* PASSAGE SHOWN *
━━━━━━

The stations footbridge still remains, and is used for crossing the rail corridor.

Tinwald was the junction for the now-closed Mount Somers Branch railway line. The station opened as Ashburton South on 31 May 1875. It was renamed Tinwald from 18 March 1878, and closed on 11 October 1981 to all but private siding traffic. Part of the branch still operates as the Plains Vintage Railway.

Funding from the New Zealand government and the Ashburton District Council for a new rail freight hub was provided in October 2021. The project will move the rail container terminal from the centre of Ashburton to Fairton. The project is expected to be complete by the end of 2022, and has an estimated cost of $14M. It should help ease congestion on the roads in the centre of Ashburton.

==== Road ====
State Highway 1 runs through the centre of Ashburton and provides the main road connection between Christchurch and Dunedin. The highway crosses the Ashburton river via a bridge that is the only direct route across the river for local traffic and State Highway 1 traffic.

===== SH1 Ashburton river bridge =====
The bridge on State Highway 1 crossing the Ashburton river was opened in 1931, and was the first 22 ft wide bridge in New Zealand. On 1 June 2021, a severe flood in the Ashburton river caused scouring damage to piers supporting the bridge, and the bridge deck subsided, leading to a temporary closure. At the time of closure, there were no other routes for SH1 traffic wanting to go north or south across the Ashburton river, because all inland routes were also closed. On 3 June 2021, the bridge was re-opened for heavy traffic during daylight hours only, and all restrictions were lifted on 10 June.

The Ashburton District Council has been trying to obtain funding from Waka Kotahi (New Zealand Transport Agency) for a second bridge for local traffic and to provide more resilience to the road network. In 2021, the additional bridge was planned to be built in 15 years time.

━━━━━━

* Stored data entries *
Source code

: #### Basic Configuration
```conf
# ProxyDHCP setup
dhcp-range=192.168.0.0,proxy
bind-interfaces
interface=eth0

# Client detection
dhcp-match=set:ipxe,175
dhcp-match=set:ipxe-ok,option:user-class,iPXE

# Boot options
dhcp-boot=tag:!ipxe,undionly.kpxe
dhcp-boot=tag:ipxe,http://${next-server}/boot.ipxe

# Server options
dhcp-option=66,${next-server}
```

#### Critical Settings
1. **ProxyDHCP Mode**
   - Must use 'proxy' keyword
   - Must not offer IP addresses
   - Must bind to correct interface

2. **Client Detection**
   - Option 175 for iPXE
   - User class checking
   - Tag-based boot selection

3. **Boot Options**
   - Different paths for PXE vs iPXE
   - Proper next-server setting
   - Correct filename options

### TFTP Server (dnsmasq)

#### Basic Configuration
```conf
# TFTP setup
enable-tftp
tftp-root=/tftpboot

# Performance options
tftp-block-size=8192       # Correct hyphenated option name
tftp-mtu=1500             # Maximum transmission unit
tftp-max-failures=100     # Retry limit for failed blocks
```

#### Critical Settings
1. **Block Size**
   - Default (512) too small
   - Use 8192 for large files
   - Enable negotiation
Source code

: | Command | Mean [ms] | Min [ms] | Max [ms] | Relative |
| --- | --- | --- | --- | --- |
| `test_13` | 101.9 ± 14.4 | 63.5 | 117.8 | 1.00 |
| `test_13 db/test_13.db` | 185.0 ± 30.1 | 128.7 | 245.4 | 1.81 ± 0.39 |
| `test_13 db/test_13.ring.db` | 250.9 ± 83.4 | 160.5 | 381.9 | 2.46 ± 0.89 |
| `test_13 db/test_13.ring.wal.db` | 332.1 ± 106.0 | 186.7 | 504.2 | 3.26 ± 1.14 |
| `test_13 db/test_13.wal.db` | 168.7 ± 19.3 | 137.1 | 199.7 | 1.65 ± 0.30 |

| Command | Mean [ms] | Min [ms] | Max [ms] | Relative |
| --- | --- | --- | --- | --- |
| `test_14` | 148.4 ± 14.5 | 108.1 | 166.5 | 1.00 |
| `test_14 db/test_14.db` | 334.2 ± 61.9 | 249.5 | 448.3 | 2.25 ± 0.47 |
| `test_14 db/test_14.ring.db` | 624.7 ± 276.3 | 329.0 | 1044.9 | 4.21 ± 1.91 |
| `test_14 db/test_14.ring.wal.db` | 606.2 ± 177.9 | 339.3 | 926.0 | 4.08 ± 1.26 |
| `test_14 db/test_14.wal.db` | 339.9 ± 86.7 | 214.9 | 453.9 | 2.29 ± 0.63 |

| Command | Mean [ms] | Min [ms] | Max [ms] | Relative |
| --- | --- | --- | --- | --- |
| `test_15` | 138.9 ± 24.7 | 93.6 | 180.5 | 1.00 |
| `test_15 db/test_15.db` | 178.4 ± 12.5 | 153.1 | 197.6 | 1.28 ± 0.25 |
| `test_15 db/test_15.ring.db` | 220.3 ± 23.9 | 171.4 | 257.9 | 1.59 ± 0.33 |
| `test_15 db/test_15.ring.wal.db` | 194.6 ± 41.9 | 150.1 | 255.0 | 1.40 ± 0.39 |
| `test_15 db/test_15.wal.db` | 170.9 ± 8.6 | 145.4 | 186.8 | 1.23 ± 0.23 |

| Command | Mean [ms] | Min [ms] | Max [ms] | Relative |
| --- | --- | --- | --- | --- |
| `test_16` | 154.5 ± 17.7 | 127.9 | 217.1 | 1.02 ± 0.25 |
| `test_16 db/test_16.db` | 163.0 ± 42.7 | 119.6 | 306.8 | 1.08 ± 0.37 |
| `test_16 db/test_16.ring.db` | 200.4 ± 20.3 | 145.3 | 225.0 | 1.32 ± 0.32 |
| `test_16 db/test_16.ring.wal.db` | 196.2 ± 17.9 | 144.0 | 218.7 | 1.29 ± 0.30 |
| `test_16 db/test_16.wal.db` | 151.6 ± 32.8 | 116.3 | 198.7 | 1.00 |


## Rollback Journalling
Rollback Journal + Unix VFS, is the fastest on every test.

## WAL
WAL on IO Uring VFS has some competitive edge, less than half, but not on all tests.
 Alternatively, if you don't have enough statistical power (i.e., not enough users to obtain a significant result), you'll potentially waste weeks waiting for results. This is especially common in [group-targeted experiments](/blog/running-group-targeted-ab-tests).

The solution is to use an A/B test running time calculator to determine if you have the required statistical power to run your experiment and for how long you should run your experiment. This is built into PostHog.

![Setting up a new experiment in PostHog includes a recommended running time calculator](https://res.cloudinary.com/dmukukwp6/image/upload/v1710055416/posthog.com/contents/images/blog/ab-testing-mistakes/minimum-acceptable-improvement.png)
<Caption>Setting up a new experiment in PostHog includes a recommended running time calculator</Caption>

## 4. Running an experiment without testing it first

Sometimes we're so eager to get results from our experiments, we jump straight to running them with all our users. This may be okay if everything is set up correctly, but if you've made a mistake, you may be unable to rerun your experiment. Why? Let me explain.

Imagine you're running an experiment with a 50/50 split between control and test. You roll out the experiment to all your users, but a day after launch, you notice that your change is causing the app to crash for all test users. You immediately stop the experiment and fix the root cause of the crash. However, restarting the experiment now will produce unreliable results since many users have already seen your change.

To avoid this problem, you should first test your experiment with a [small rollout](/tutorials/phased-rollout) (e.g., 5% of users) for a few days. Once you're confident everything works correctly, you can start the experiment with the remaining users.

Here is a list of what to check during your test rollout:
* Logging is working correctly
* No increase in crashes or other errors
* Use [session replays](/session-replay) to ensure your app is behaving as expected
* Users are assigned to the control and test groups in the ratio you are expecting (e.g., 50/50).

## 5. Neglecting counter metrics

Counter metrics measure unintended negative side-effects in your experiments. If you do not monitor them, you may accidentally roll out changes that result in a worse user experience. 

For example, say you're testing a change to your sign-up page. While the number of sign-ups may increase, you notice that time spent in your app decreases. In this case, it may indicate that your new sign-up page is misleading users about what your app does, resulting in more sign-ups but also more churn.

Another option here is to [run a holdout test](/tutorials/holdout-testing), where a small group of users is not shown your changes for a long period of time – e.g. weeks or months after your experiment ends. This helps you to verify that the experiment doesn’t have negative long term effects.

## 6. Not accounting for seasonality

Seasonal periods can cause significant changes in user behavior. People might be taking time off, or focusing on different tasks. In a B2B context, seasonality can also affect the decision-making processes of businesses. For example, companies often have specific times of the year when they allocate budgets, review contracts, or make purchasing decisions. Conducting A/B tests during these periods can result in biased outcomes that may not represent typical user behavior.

━━━━━━

In the passage on Ashburton's rail and road links, what name did the station at Tinwald have when it opened on 31 May 1875?

* SOLUTION TO THE PROBLEM *
Ashburton South